- Born: 1932
- Died: 2006
- Other names: Anautalik, Anowtelik, Annowtalik
- Known for: Graphic Arts, Sculpture
- Spouse: Mary Ayaq Anowtalik

= Luke Anowtalik =

Canadian Inuk sculptor

Luke Anowtalik (1932 - 2006) was an Inuk artist based in Arviat, Nunavut.

His work is included in the collections of the Winnipeg Art Gallery, and National Gallery of Canada.

== Biography ==
Anowtalik was born near Ennadai Lake, Nunavut in 1932. After he and his younger sister Kunee (Rita) lost their parents to starvation, they were relocated to Churchill, Manitoba by trapper Charlie Schweder. Luke and Rita's story is shared in the book No Man's River by Farley Mowat.

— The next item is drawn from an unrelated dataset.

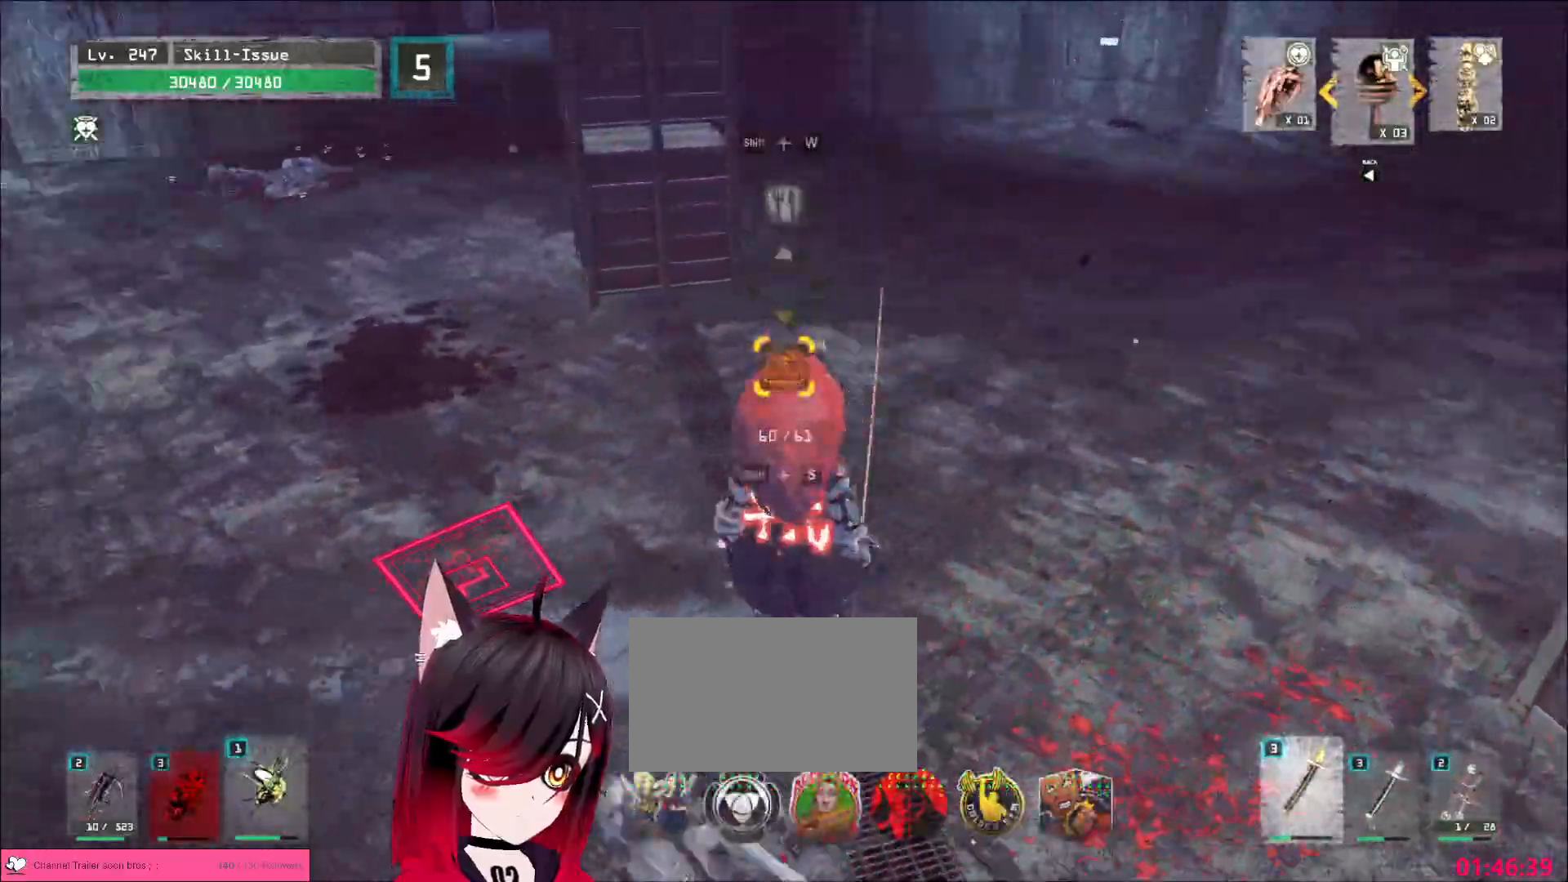
{"keys": [], "mouse": [], "events": [[17, "shift", "up"]]}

Two years after the relocation, Anowtalik trekked by dogsled by himself back to Ennadai Lake where he was rescued by the family of Andy Aulatjut. Anowtalik married Aulajut's daughter Mary Ayaq Anowtalik and the two were featured on the cover of Life Magazine's February 27th, 1956 issue with one of their children.

Anowtalik and his family were forcibly displaced by the Canadian government to Nueltin Lake in May of 1950, to Hennik Lake in 1957, and later to Arviat in 1959.

He began carving in 1962 when the arts movement began in Arviat. Anowtalik frequently collaborated on sculptures with his wife.